Start of Data listing
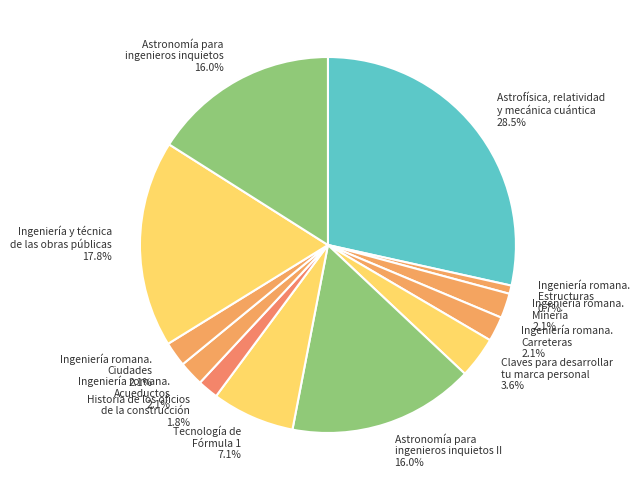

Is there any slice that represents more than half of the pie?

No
End of Data listing
Start of Data listing
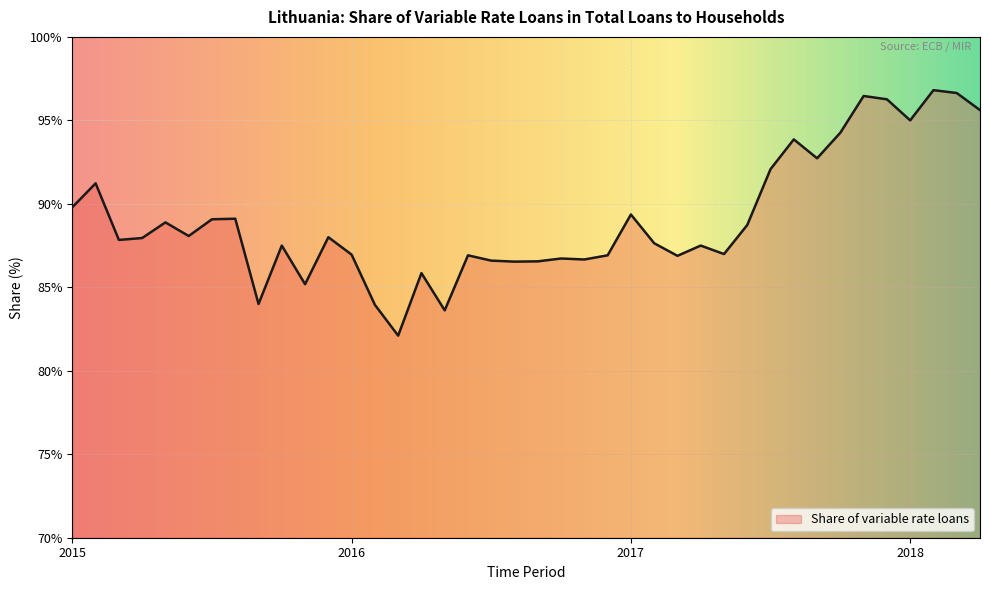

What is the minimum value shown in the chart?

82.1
End of Data listing
Start of Data listing
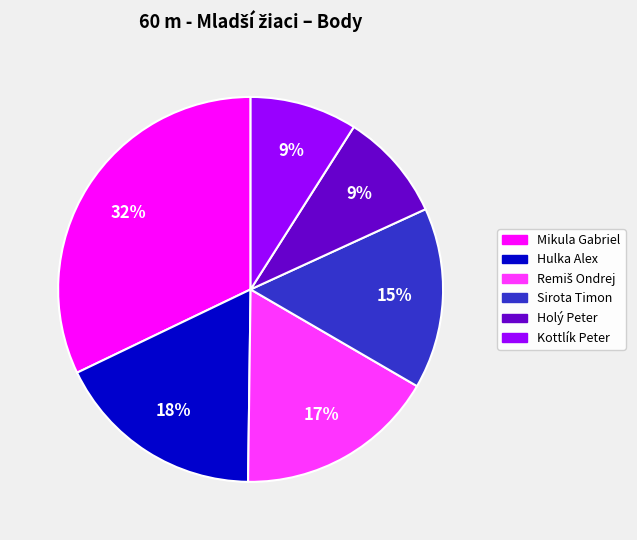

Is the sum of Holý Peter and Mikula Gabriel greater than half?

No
End of Data listing
#### What to work on:
Please count how many lines of the records contain the string "half", matching case exactly. Give only the number.

#### Exercise solution:
2